After he died, I also had a huge realization that I needed to nurture a space for grief. I needed to choose to nourish myself after enduring such trauma. I needed to create a safe space again for my three young daughters. This meant I had to say no to a lot of commitments. This also meant I had to be brave to try new things and create fresh rhythms for our family apart from our past.
As humans, our nature is to avoid pain. But sometimes grief is about returning to the places where you laid your most precious memories and remembering…and then finding the grace and strength to forge new memories. It’s about wading through instead of marching around.
I decided the time had come to take some road trips. We received all kinds of invitations from friends to visit or vacation with them. I gave myself permission to venture out. Admittedly, that first trip was hard to take. Packing all the bags and diapers and snacks took me forever. I had to play Tetris with the trunk – a job that had always been reserved for my man. But finally, we pulled out of the driveway and headed for the ocean. That first trip was a small victory for me, a step forward.
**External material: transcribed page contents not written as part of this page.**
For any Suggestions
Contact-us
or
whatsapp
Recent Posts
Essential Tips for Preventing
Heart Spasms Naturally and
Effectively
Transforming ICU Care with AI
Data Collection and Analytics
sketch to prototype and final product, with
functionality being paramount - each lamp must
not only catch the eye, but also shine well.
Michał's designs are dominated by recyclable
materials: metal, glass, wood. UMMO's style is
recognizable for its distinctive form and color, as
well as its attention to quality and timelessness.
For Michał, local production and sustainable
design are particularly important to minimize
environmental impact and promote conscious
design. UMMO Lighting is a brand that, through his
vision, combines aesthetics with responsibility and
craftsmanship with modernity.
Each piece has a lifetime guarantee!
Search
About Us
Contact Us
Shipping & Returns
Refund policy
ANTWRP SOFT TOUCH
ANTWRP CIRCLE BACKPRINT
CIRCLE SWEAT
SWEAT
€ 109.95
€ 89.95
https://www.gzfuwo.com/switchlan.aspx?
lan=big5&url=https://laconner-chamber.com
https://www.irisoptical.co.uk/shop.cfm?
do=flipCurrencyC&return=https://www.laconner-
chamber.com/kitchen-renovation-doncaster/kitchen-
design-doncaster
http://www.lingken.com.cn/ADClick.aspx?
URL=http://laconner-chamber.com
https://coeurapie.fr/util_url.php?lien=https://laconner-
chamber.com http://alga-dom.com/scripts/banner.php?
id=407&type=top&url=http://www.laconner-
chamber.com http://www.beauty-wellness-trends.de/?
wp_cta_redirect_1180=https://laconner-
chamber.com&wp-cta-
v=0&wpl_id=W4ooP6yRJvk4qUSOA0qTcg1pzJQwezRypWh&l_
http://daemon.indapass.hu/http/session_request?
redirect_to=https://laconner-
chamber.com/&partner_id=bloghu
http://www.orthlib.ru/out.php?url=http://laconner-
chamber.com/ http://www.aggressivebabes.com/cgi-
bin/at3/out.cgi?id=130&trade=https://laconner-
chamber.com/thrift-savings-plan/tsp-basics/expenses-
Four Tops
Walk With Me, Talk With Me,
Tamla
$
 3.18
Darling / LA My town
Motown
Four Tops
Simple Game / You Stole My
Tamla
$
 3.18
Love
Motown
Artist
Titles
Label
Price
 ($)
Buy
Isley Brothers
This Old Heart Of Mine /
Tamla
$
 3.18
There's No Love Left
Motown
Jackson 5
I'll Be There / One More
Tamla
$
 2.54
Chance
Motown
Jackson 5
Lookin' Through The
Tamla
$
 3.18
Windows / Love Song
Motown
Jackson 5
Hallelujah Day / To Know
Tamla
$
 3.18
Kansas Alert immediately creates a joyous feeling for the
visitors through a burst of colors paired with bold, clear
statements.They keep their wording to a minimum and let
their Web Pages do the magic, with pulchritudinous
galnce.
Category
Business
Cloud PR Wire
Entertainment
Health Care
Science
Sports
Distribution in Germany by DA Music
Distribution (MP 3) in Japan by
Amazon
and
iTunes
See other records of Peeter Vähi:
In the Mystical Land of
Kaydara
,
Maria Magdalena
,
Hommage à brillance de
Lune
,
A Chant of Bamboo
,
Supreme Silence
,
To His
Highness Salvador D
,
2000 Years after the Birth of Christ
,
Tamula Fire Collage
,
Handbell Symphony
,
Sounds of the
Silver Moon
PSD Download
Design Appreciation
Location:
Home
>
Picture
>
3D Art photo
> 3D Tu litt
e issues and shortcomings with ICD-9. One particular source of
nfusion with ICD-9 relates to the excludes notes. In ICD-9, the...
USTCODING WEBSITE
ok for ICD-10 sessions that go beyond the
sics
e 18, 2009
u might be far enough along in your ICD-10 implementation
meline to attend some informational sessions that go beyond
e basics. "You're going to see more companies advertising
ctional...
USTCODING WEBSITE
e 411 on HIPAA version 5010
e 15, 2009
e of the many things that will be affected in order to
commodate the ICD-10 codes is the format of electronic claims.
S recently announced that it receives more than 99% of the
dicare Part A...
Quickly, I fell in love with road trips again. With my kids strapped in and my worship music blaring, I found a healing place to journey through my memories and questions. As our car traveled the miles, my heart was traversing too, daring to form new dreams.
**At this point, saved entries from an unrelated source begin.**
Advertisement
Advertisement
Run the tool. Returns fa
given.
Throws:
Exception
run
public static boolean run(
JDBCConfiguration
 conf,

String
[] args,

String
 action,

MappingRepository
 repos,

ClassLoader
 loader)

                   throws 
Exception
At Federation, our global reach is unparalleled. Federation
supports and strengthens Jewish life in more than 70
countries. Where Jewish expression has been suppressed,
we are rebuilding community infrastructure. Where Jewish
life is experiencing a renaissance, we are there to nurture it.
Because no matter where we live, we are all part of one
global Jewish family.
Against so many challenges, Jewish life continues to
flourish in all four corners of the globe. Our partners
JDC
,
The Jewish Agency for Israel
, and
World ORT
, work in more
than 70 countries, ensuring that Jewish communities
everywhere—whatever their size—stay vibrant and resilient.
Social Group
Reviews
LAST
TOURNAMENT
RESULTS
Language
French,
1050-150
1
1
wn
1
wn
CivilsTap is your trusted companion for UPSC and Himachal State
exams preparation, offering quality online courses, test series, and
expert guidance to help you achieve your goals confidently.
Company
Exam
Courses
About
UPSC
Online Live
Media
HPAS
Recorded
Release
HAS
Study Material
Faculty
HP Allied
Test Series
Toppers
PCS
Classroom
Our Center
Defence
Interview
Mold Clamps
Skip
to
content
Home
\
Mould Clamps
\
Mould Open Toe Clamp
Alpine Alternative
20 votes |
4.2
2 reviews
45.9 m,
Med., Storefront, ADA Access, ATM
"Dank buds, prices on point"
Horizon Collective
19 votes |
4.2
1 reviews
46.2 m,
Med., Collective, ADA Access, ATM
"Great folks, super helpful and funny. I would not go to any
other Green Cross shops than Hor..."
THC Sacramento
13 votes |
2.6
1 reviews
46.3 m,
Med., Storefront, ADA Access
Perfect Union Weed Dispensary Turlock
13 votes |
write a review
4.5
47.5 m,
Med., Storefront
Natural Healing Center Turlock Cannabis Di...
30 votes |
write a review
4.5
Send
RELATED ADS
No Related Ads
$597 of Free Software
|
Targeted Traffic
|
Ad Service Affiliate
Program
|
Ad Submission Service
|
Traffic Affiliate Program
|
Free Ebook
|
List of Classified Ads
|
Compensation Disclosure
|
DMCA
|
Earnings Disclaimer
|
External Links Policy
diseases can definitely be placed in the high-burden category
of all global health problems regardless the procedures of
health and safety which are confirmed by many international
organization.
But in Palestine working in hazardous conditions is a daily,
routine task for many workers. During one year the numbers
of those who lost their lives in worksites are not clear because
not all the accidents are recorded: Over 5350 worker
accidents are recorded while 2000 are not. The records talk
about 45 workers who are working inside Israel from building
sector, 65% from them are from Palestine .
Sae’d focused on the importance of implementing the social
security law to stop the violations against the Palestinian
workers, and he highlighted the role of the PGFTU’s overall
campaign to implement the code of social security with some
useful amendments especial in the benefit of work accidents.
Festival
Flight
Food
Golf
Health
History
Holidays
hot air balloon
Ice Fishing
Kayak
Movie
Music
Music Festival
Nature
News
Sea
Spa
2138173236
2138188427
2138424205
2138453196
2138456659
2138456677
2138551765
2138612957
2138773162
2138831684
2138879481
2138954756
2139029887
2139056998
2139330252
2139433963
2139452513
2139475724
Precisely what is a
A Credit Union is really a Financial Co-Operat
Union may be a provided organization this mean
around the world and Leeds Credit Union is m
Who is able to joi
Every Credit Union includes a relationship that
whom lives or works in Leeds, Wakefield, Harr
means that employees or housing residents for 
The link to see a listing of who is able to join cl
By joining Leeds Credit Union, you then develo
Part of this grief journey has been helping my three daughters navigate the loss of their daddy. My desire has been to create a safe space for them to cry and remember. In the car, we talk about him. We imagine what he might be doing in Heaven today.
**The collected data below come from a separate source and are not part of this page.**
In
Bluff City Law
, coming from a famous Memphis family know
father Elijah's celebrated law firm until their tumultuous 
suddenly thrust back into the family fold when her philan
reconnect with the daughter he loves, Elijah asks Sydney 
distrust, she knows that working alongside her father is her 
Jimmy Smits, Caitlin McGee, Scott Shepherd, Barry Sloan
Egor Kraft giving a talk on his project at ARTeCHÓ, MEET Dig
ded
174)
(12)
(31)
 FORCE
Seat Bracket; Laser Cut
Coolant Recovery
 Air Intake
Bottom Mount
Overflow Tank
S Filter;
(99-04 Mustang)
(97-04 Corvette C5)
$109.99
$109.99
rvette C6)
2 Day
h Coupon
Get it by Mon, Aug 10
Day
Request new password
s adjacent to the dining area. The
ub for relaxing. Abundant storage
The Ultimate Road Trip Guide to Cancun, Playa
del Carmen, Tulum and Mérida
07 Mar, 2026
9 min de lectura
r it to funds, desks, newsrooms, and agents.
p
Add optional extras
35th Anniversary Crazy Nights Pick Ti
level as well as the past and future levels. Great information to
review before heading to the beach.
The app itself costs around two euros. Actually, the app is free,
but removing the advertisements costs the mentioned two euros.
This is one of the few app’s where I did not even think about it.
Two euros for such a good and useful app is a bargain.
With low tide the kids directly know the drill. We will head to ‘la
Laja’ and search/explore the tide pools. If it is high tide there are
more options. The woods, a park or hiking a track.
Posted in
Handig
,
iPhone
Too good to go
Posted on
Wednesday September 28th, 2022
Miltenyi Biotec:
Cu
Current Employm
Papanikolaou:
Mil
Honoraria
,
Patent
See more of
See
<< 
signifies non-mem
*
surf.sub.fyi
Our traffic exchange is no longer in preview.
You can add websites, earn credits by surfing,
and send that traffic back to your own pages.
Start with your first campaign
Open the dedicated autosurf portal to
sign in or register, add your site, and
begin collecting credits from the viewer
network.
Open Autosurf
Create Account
I have had friends who have offered to get in the car with us. They have sat in the passenger seat with me on this grief journey. They have cried with me and given me permission to laugh. They have held my hand and pointed out the gifts along the way.
Others have traveled in the back seat with me. They seldom say a word but their role is just as important. They are the prayer warriors, the ones who follow a prompting to pray me through late at night or when something triggers a memory or on a holiday. I am grateful for these sojourners.
I challenge you with these questions: How can you journey with someone grieving today? How can you offer up the Ministry of Presence or prayer to help them on their journey?
Here’s the thing: I now realize this is not just a journey of grief. It’s the journey called life. If you have not experienced loss, you will. If you are not in the middle of suffering now, you will likely taste it soon. It’s sobering, but a reality in our broken world.
A time to mourn and a time to dance
What I have discovered on this trip is that it’s all a surprising paradox. Where there is pain, there is always joy co-mingling. Where there is bitterness, there is also that top layer of sweetness that I never would have tasted before if I didn’t understand the contrast. Where there is mourning, there is also dancing (Ecclesiastes 3:4). Oh how I need both. Oh how I long to teach my girls the importance of embracing all this life has to offer and looking to the next one with confidence that we will be with daddy. And we will be with Jesus, our Redeemer.
I am driving in my car and I’m chasing a sunset along the coast. Before me is this giant orange-crimson-fiery ball slipping into the ocean-horizon. The sheer beauty of it takes my breath away. I am also filled with a strange sadness to enjoy it only for what seems like seconds.
What comes next, of course, is the real surprise. The sky fills with ribbons of color extending from that place where the sun had been. A deep merlot. A bright pumpkin. A lemon yellow. The pinks and indigos and purples swirling together. Sometimes the journey is so hard. It’s full of hard and hurting and harrowing experiences, but as we look back we can see the true colors of His Glory dancing across the sky.